Exercise description :: Copy out the data below with every "Houston" replaced by "Dallas", and leave everything else the same.

Extracted information ::
/---
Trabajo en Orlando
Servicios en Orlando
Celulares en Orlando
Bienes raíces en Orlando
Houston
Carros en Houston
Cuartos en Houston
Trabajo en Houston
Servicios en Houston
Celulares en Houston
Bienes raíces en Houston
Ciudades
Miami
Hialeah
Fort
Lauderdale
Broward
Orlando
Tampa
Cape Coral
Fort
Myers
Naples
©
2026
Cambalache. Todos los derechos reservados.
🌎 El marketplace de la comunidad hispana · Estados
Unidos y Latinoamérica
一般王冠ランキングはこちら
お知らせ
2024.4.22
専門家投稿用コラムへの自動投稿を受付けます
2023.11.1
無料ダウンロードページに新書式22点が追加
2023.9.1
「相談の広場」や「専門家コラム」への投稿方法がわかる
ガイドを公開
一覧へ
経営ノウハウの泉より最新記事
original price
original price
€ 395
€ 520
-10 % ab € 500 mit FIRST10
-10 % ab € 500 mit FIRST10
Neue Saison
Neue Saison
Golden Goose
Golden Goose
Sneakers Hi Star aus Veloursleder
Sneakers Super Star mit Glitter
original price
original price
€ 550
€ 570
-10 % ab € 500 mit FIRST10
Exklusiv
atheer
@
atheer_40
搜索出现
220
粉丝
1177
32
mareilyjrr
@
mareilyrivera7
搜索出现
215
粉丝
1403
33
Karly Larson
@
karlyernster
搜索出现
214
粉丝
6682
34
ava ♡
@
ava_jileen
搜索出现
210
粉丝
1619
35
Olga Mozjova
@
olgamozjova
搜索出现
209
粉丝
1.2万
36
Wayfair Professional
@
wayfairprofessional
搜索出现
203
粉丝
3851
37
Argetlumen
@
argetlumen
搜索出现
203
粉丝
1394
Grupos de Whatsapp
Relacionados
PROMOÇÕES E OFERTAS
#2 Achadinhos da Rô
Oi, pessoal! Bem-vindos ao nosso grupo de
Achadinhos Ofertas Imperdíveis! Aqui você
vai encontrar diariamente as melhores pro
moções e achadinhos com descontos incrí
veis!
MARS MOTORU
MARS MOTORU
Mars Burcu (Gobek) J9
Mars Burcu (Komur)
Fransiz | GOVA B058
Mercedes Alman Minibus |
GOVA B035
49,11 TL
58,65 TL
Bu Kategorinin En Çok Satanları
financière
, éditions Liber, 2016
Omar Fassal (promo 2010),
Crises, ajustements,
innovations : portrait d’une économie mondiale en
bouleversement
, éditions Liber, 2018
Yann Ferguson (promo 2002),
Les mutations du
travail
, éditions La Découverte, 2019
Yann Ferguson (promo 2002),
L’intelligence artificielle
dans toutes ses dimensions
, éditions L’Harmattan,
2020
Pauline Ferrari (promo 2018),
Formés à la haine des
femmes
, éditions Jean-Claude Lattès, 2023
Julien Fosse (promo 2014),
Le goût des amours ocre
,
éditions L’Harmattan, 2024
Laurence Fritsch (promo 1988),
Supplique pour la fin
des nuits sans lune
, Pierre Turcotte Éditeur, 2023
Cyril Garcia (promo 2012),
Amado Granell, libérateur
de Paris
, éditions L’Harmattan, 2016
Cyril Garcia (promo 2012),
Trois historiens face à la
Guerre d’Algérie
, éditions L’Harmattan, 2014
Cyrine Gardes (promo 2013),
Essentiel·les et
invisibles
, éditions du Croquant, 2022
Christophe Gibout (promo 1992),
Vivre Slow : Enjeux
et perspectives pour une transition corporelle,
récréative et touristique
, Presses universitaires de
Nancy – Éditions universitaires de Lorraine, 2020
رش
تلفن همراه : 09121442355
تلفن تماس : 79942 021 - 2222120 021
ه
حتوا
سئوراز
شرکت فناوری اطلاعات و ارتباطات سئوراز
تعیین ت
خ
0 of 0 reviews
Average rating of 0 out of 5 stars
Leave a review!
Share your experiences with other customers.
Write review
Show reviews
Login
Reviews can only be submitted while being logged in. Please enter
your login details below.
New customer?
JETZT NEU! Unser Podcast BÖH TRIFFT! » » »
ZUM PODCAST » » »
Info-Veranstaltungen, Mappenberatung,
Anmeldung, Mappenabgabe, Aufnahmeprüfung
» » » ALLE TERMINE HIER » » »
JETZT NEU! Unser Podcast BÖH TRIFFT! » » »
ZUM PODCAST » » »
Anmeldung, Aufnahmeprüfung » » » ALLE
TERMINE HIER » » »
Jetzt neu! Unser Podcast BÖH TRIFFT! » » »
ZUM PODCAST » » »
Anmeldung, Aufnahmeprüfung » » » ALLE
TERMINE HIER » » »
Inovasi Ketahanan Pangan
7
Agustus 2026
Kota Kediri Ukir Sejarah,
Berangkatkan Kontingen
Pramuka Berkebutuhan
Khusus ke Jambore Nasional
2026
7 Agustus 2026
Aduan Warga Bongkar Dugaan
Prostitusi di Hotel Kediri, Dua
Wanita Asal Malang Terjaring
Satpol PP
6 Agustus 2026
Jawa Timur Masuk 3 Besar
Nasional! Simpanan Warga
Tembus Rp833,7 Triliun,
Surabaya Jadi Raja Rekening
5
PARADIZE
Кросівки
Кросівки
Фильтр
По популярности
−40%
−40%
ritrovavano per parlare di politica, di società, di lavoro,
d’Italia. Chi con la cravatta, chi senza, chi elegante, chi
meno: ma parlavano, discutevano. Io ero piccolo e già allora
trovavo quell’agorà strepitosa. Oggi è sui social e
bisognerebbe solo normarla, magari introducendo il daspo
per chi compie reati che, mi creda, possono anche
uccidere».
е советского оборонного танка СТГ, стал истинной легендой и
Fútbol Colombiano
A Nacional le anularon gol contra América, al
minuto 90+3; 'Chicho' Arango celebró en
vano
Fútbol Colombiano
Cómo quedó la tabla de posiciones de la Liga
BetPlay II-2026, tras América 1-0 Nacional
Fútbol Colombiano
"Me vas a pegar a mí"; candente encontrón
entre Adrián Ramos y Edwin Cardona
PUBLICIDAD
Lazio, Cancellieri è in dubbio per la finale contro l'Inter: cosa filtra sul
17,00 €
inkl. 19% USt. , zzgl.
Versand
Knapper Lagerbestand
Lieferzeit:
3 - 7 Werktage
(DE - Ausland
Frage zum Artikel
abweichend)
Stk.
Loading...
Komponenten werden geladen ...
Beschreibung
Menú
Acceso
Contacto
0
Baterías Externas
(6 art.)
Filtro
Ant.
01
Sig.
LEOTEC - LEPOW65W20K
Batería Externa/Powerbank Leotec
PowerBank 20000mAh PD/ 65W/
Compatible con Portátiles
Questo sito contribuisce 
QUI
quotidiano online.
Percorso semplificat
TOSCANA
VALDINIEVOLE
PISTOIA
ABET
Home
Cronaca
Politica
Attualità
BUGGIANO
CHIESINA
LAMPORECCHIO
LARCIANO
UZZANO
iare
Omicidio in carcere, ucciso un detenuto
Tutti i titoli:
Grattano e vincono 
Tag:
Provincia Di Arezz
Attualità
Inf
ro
\---
Answer to this task ::
Trabajo en Orlando
Servicios en Orlando
Celulares en Orlando
Bienes raíces en Orlando
Dallas
Carros en Dallas
Cuartos en Dallas
Trabajo en Dallas
Servicios en Dallas
Celulares en Dallas
Bienes raíces en Dallas
Ciudades
Miami
Hialeah
Fort
Lauderdale
Broward
Orlando
Tampa
Cape Coral
Fort
Myers
Naples
©
2026
Cambalache. Todos los derechos reservados.
🌎 El marketplace de la comunidad hispana · Estados
Unidos y Latinoamérica
一般王冠ランキングはこちら
お知らせ
2024.4.22
専門家投稿用コラムへの自動投稿を受付けます
2023.11.1
無料ダウンロードページに新書式22点が追加
2023.9.1
「相談の広場」や「専門家コラム」への投稿方法がわかる
ガイドを公開
一覧へ
経営ノウハウの泉より最新記事
original price
original price
€ 395
€ 520
-10 % ab € 500 mit FIRST10
-10 % ab € 500 mit FIRST10
Neue Saison
Neue Saison
Golden Goose
Golden Goose
Sneakers Hi Star aus Veloursleder
Sneakers Super Star mit Glitter
original price
original price
€ 550
€ 570
-10 % ab € 500 mit FIRST10
Exklusiv
atheer
@
atheer_40
搜索出现
220
粉丝
1177
32
mareilyjrr
@
mareilyrivera7
搜索出现
215
粉丝
1403
33
Karly Larson
@
karlyernster
搜索出现
214
粉丝
6682
34
ava ♡
@
ava_jileen
搜索出现
210
粉丝
1619
35
Olga Mozjova
@
olgamozjova
搜索出现
209
粉丝
1.2万
36
Wayfair Professional
@
wayfairprofessional
搜索出现
203
粉丝
3851
37
Argetlumen
@
argetlumen
搜索出现
203
粉丝
1394
Grupos de Whatsapp
Relacionados
PROMOÇÕES E OFERTAS
#2 Achadinhos da Rô
Oi, pessoal! Bem-vindos ao nosso grupo de
Achadinhos Ofertas Imperdíveis! Aqui você
vai encontrar diariamente as melhores pro
moções e achadinhos com descontos incrí
veis!
MARS MOTORU
MARS MOTORU
Mars Burcu (Gobek) J9
Mars Burcu (Komur)
Fransiz | GOVA B058
Mercedes Alman Minibus |
GOVA B035
49,11 TL
58,65 TL
Bu Kategorinin En Çok Satanları
financière
, éditions Liber, 2016
Omar Fassal (promo 2010),
Crises, ajustements,
innovations : portrait d’une économie mondiale en
bouleversement
, éditions Liber, 2018
Yann Ferguson (promo 2002),
Les mutations du
travail
, éditions La Découverte, 2019
Yann Ferguson (promo 2002),
L’intelligence artificielle
dans toutes ses dimensions
, éditions L’Harmattan,
2020
Pauline Ferrari (promo 2018),
Formés à la haine des
femmes
, éditions Jean-Claude Lattès, 2023
Julien Fosse (promo 2014),
Le goût des amours ocre
,
éditions L’Harmattan, 2024
Laurence Fritsch (promo 1988),
Supplique pour la fin
des nuits sans lune
, Pierre Turcotte Éditeur, 2023
Cyril Garcia (promo 2012),
Amado Granell, libérateur
de Paris
, éditions L’Harmattan, 2016
Cyril Garcia (promo 2012),
Trois historiens face à la
Guerre d’Algérie
, éditions L’Harmattan, 2014
Cyrine Gardes (promo 2013),
Essentiel·les et
invisibles
, éditions du Croquant, 2022
Christophe Gibout (promo 1992),
Vivre Slow : Enjeux
et perspectives pour une transition corporelle,
récréative et touristique
, Presses universitaires de
Nancy – Éditions universitaires de Lorraine, 2020
رش
تلفن همراه : 09121442355
تلفن تماس : 79942 021 - 2222120 021
ه
حتوا
سئوراز
شرکت فناوری اطلاعات و ارتباطات سئوراز
تعیین ت
خ
0 of 0 reviews
Average rating of 0 out of 5 stars
Leave a review!
Share your experiences with other customers.
Write review
Show reviews
Login
Reviews can only be submitted while being logged in. Please enter
your login details below.
New customer?
JETZT NEU! Unser Podcast BÖH TRIFFT! » » »
ZUM PODCAST » » »
Info-Veranstaltungen, Mappenberatung,
Anmeldung, Mappenabgabe, Aufnahmeprüfung
» » » ALLE TERMINE HIER » » »
JETZT NEU! Unser Podcast BÖH TRIFFT! » » »
ZUM PODCAST » » »
Anmeldung, Aufnahmeprüfung » » » ALLE
TERMINE HIER » » »
Jetzt neu! Unser Podcast BÖH TRIFFT! » » »
ZUM PODCAST » » »
Anmeldung, Aufnahmeprüfung » » » ALLE
TERMINE HIER » » »
Inovasi Ketahanan Pangan
7
Agustus 2026
Kota Kediri Ukir Sejarah,
Berangkatkan Kontingen
Pramuka Berkebutuhan
Khusus ke Jambore Nasional
2026
7 Agustus 2026
Aduan Warga Bongkar Dugaan
Prostitusi di Hotel Kediri, Dua
Wanita Asal Malang Terjaring
Satpol PP
6 Agustus 2026
Jawa Timur Masuk 3 Besar
Nasional! Simpanan Warga
Tembus Rp833,7 Triliun,
Surabaya Jadi Raja Rekening
5
PARADIZE
Кросівки
Кросівки
Фильтр
По популярности
−40%
−40%
ritrovavano per parlare di politica, di società, di lavoro,
d’Italia. Chi con la cravatta, chi senza, chi elegante, chi
meno: ma parlavano, discutevano. Io ero piccolo e già allora
trovavo quell’agorà strepitosa. Oggi è sui social e
bisognerebbe solo normarla, magari introducendo il daspo
per chi compie reati che, mi creda, possono anche
uccidere».
е советского оборонного танка СТГ, стал истинной легендой и
Fútbol Colombiano
A Nacional le anularon gol contra América, al
minuto 90+3; 'Chicho' Arango celebró en
vano
Fútbol Colombiano
Cómo quedó la tabla de posiciones de la Liga
BetPlay II-2026, tras América 1-0 Nacional
Fútbol Colombiano
"Me vas a pegar a mí"; candente encontrón
entre Adrián Ramos y Edwin Cardona
PUBLICIDAD
Lazio, Cancellieri è in dubbio per la finale contro l'Inter: cosa filtra sul
17,00 €
inkl. 19% USt. , zzgl.
Versand
Knapper Lagerbestand
Lieferzeit:
3 - 7 Werktage
(DE - Ausland
Frage zum Artikel
abweichend)
Stk.
Loading...
Komponenten werden geladen ...
Beschreibung
Menú
Acceso
Contacto
0
Baterías Externas
(6 art.)
Filtro
Ant.
01
Sig.
LEOTEC - LEPOW65W20K
Batería Externa/Powerbank Leotec
PowerBank 20000mAh PD/ 65W/
Compatible con Portátiles
Questo sito contribuisce 
QUI
quotidiano online.
Percorso semplificat
TOSCANA
VALDINIEVOLE
PISTOIA
ABET
Home
Cronaca
Politica
Attualità
BUGGIANO
CHIESINA
LAMPORECCHIO
LARCIANO
UZZANO
iare
Omicidio in carcere, ucciso un detenuto
Tutti i titoli:
Grattano e vincono 
Tag:
Provincia Di Arezz
Attualità
Inf
ro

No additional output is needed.